*Activity*:
What you return should be the complete listing, unchanged, with no pictures in it.

....................

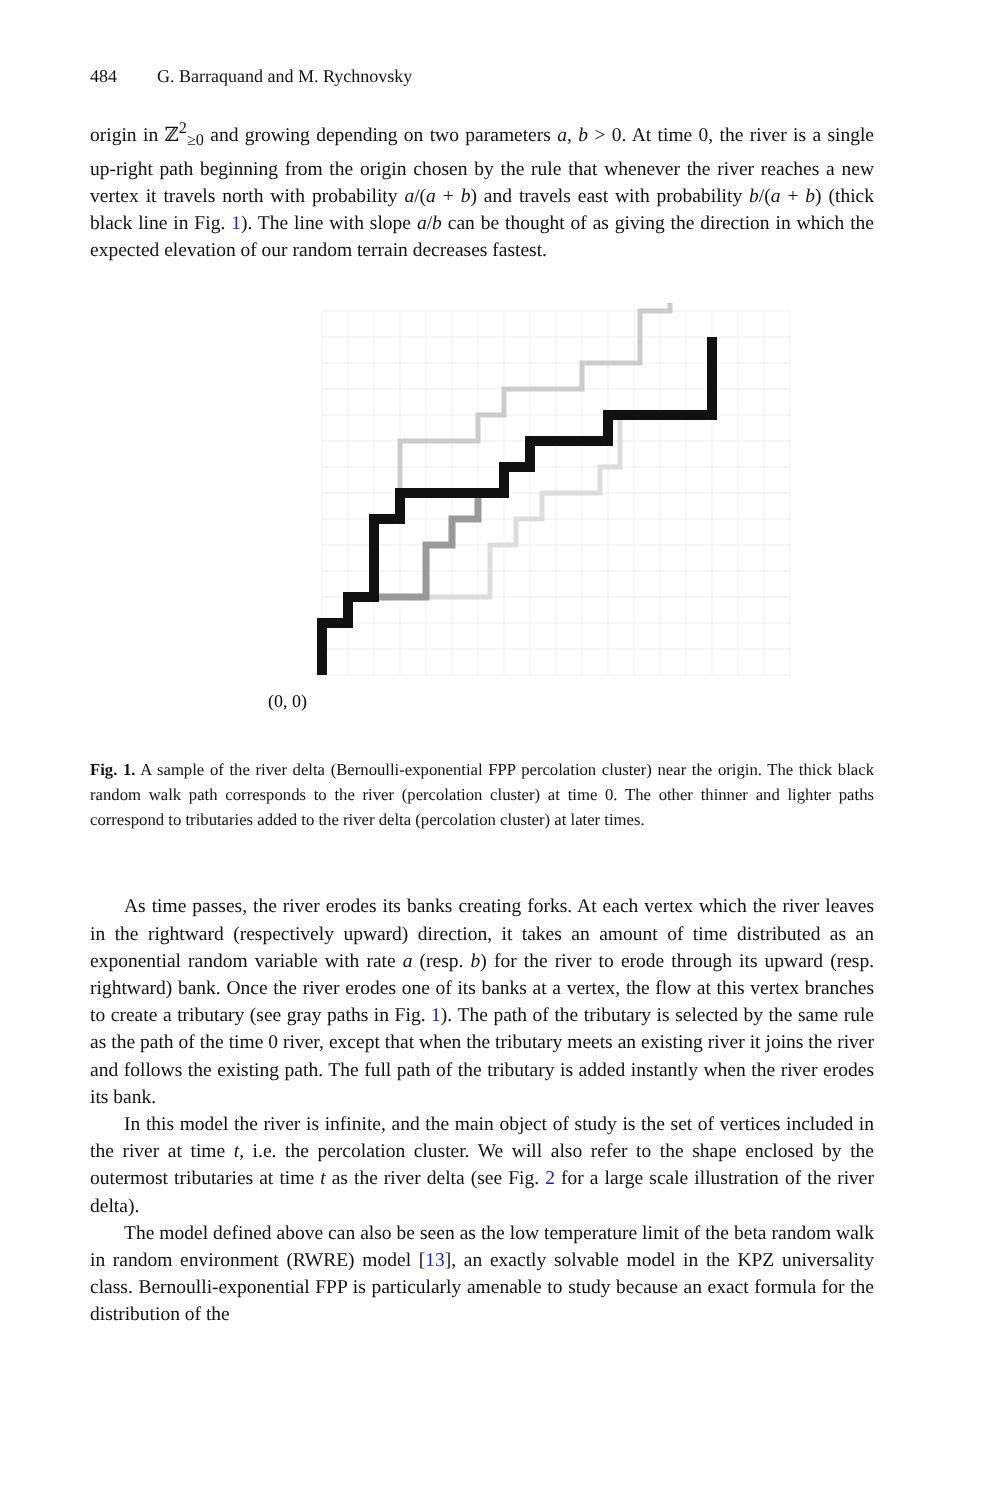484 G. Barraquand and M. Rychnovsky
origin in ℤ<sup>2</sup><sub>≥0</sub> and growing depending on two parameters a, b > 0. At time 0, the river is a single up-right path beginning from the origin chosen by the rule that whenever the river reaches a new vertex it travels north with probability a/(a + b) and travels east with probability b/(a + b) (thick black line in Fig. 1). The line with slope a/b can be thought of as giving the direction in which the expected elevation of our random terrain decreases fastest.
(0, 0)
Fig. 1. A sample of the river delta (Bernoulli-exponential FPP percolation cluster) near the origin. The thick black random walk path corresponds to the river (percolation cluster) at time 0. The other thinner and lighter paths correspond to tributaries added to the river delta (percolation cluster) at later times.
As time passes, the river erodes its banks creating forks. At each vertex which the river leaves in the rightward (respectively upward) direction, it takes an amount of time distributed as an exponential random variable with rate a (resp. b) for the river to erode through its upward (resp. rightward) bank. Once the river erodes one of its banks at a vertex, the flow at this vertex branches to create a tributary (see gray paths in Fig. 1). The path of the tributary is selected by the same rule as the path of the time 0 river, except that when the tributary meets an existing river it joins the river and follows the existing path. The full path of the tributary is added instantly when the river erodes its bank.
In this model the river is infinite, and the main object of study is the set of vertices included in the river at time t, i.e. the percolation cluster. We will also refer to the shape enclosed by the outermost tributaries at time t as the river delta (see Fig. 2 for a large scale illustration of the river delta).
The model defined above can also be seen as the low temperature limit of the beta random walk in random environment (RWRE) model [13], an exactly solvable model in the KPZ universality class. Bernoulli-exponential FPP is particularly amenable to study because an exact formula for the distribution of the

....................

*Exercise solution*:
484 G. Barraquand and M. Rychnovsky
origin in ℤ<sup>2</sup><sub>≥0</sub> and growing depending on two parameters a, b > 0. At time 0, the river is a single up-right path beginning from the origin chosen by the rule that whenever the river reaches a new vertex it travels north with probability a/(a + b) and travels east with probability b/(a + b) (thick black line in Fig. 1). The line with slope a/b can be thought of as giving the direction in which the expected elevation of our random terrain decreases fastest.
(0, 0)
Fig. 1. A sample of the river delta (Bernoulli-exponential FPP percolation cluster) near the origin. The thick black random walk path corresponds to the river (percolation cluster) at time 0. The other thinner and lighter paths correspond to tributaries added to the river delta (percolation cluster) at later times.
As time passes, the river erodes its banks creating forks. At each vertex which the river leaves in the rightward (respectively upward) direction, it takes an amount of time distributed as an exponential random variable with rate a (resp. b) for the river to erode through its upward (resp. rightward) bank. Once the river erodes one of its banks at a vertex, the flow at this vertex branches to create a tributary (see gray paths in Fig. 1). The path of the tributary is selected by the same rule as the path of the time 0 river, except that when the tributary meets an existing river it joins the river and follows the existing path. The full path of the tributary is added instantly when the river erodes its bank.
In this model the river is infinite, and the main object of study is the set of vertices included in the river at time t, i.e. the percolation cluster. We will also refer to the shape enclosed by the outermost tributaries at time t as the river delta (see Fig. 2 for a large scale illustration of the river delta).
The model defined above can also be seen as the low temperature limit of the beta random walk in random environment (RWRE) model [13], an exactly solvable model in the KPZ universality class. Bernoulli-exponential FPP is particularly amenable to study because an exact formula for the distribution of the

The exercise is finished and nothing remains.